Hirohito & Japan
about the Hirohito & Japan pages
The Japan home page begins with Hirohito's Imperial form of authority, and follows through his death, the end of the regime, transition to another form, and consequences of this particular end. The first section asks how the essence of political authority, the emperor as a "god," might escape the destructive power of the atomic bomb.
Click on any of the seven small photos and you are linked to an enlarged image. Listen to the associated music or sound by clicking on the small ear icon. We selected images for their potential evocative force, knowing full well that they lend themselves to different interpretations. For the funeral images, we have selected military music written in pentatonic scale, yet played by a western-style brass band. One also hears the impromptu singing of this same melody and lyrics by the anthropologist Kyung-Koo Han, juxtaposed to the imperial image of Hirohito as "god" on his white horse. Other images are accompanied by fragments and montages of American news reports, speeches, and anthems. Just as Imperial Japan twisted its venerable tradition of the Samurai warrior to shape itself as a regime, so the games in the contemporary video arcade trivialize the warrior traditions hidden amongst the new loyalties of a bustling, modern day Japan. Please be patient as sound files take some time to load.
The caption on each enlarged image does not direct you outside the photo but rather to the image itself. What is included and excluded from view? What does this image and juxtaposed sound say about authority?

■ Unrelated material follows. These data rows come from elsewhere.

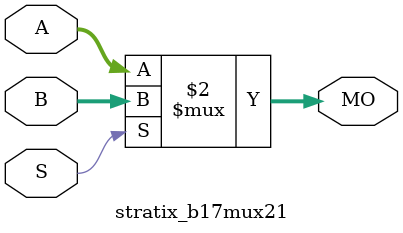
<source format=v>
module stratix_b17mux21 (MO, A, B, S);
   input [16:0] A, B;
   input 	S;
   output [16:0] MO; 
   assign MO = (S == 1) ? B : A; 
endmodule
</source>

The three longer "home page" texts that accompany the images and sounds of each section attempt a succinct narration of the theme. They simply point to the story, told in more detail in the book and film.
The third section, Consequences, implies no causal relationship but alludes to key events in the construction of political authority, half a century of experience, following the regime's end. What was the nature of the rupture in political authority following the death of the Father? Our selection of ongoing historical events merely suggests ways into further exploration of Japanese political authority.